NLRC5 is highly expressed in immune tissues or organs and involved in the regulation of innate and adaptive immunity by inducing inflammation and cell death. Researches have shown that it may play an important role in the activation and inactivation of hepatocytes, but the research on the mechanism of action fell far behind the immunological study. Our study aimed to investigate the role and mechanism of NLRC5 in liver fibrosis to evaluate its clinical application value.

Research objectives

In this study, we analyzed the expression levels of NLRC5 in liver tissue and LX-2 cells and the activity of NF-κB in hepatic fibrosis after treatment with NLRC5-siRNA. The purpose of this study was to explore the relationship between NLRC5 and the NF-κB signaling pathways during the development and reversal of hepatic fibrosis.

Research methods

Eight-week-old male C57BL/6 mice were randomly divided into groups to establish liver fibrosis and its reversal model.

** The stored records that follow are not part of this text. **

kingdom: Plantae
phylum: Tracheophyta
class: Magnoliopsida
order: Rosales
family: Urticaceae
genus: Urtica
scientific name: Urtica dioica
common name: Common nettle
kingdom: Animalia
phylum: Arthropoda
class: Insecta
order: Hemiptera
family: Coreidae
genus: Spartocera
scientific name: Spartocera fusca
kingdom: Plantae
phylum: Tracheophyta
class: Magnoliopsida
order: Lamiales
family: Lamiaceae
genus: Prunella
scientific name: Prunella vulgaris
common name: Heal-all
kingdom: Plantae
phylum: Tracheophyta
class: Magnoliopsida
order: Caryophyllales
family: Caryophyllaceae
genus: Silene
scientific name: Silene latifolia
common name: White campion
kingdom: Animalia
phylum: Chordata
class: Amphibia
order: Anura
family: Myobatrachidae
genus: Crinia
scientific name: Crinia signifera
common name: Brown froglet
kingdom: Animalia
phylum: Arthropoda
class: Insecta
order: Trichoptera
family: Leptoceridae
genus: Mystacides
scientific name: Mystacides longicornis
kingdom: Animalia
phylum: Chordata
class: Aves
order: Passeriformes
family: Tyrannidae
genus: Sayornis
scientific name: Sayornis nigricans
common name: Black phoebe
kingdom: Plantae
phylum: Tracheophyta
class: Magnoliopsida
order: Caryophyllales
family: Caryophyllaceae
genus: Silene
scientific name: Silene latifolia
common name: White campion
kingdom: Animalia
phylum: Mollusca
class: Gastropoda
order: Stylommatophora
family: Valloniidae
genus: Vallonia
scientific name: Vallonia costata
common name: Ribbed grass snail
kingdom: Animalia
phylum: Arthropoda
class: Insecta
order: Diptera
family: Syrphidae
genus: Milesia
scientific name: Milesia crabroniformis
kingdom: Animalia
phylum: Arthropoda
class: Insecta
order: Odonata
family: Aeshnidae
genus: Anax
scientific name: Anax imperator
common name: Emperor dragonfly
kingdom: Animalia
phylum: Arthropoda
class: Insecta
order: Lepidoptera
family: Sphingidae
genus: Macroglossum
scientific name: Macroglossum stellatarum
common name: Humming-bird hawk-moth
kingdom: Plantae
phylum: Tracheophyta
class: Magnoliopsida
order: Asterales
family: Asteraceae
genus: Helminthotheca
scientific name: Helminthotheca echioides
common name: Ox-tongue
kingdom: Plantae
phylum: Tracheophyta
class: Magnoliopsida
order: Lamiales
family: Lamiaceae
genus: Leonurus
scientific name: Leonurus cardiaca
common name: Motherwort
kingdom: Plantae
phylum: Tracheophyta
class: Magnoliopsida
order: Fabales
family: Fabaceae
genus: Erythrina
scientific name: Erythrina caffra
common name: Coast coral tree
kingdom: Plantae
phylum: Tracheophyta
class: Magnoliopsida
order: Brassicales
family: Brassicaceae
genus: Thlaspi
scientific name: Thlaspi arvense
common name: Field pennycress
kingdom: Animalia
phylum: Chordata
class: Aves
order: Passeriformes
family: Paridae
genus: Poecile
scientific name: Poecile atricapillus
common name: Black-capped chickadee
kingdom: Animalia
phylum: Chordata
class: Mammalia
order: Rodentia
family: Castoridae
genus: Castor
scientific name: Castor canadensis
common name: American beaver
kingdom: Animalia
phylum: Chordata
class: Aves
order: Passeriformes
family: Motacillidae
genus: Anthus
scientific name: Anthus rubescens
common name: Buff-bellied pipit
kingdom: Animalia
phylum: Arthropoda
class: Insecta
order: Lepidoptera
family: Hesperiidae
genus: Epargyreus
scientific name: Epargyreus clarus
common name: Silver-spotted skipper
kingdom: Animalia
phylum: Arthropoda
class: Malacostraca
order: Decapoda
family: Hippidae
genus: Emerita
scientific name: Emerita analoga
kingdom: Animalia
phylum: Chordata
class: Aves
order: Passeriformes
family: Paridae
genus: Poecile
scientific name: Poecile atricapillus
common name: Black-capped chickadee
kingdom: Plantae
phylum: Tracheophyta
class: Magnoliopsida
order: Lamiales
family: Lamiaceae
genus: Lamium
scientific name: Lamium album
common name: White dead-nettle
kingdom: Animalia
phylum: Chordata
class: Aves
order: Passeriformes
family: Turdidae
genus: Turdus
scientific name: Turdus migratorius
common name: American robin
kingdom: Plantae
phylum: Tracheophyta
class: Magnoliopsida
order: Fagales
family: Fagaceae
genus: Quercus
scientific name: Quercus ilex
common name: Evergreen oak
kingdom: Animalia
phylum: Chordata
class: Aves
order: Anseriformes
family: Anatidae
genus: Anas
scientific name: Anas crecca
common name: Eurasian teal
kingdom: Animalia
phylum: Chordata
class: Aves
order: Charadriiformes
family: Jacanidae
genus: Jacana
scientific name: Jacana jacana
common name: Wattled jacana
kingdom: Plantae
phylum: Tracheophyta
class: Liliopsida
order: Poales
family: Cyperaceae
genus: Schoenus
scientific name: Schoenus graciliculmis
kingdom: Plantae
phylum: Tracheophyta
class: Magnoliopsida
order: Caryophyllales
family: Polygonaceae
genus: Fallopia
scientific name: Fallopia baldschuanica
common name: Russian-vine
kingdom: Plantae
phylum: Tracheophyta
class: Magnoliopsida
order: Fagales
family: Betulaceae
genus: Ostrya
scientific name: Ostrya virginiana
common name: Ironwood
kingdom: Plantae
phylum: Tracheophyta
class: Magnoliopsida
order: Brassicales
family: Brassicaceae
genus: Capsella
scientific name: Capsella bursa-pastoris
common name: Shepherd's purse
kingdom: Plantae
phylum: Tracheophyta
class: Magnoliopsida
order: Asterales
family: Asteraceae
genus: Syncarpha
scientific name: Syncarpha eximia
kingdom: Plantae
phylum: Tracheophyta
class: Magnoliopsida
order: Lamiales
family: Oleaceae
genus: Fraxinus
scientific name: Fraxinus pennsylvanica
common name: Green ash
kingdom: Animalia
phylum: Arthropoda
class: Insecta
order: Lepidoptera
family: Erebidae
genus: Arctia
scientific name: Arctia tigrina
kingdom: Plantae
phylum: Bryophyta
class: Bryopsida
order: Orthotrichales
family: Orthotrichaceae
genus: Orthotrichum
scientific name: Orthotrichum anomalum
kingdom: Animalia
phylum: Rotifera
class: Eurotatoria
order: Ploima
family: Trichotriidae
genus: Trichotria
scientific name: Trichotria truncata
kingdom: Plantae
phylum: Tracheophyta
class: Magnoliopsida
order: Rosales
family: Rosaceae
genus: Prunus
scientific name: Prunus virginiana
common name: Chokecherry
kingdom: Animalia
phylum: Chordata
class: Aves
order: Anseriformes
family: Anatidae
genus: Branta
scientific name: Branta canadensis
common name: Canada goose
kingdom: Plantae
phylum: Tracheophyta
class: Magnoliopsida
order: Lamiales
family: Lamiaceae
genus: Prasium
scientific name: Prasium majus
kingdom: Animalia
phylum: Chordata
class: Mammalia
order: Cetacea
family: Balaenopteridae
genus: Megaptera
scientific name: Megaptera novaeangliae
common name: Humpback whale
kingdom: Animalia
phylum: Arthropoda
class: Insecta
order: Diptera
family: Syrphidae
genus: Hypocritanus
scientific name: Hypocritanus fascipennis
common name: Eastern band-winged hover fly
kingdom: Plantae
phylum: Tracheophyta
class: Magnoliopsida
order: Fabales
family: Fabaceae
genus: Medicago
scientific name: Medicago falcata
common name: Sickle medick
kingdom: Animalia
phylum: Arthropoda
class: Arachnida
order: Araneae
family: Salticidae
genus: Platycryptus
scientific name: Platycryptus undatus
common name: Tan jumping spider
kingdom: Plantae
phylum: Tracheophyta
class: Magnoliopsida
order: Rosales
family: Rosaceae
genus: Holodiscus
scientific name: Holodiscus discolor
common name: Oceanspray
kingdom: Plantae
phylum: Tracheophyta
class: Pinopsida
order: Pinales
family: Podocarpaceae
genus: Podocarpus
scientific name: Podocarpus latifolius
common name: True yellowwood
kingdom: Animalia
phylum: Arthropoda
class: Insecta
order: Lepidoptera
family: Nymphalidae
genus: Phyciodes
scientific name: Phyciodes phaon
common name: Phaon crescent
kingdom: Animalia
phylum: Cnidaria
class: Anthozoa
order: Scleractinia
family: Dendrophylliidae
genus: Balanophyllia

Meanwhile, human hepatic stellate cell (HSC) line LX-2 was cultured in vitro and treated with transforming growth factor-β1 (TGF-β1) and MDI to activate and inactivate the cells. The degree of liver fibrosis and the expression of NLRC5 in mouse tissues and LX-2 cells were detected by qPCR and Western blot. After interfering with NLRC5 by siRNA, the activity of NF-κB in liver fibrosis was detected.

Research results

The expression level of NLRC5 was higher in liver tissue of fibrosis mice and activated HSCs, but decreased in mice with hepatic fibrosis with spontaneous reversion and inactivated HSC cells (P < 0.01). After treatment with NLRC5-siRNA, the activity of the NF-κB signaling pathway was increased in the liver of fibrosis mice and activated HSCs (P < 0.05).

Research conclusions

NLRC5 may play a key role in regulating the progression and reversal of liver fibrosis by negatively regulating the NF-κB signaling pathway, and it is expected to be one of the clinical therapeutic targets.

Research perspectives

NLRC5 plays a physiologically important role in maintaining immune homeostasis, particularly in regulating innate immune responses. Exploring the role and mechanism of NLRC5 and NF-κB in liver fibrosis can provide an important reference for the treatment of liver fibrosis.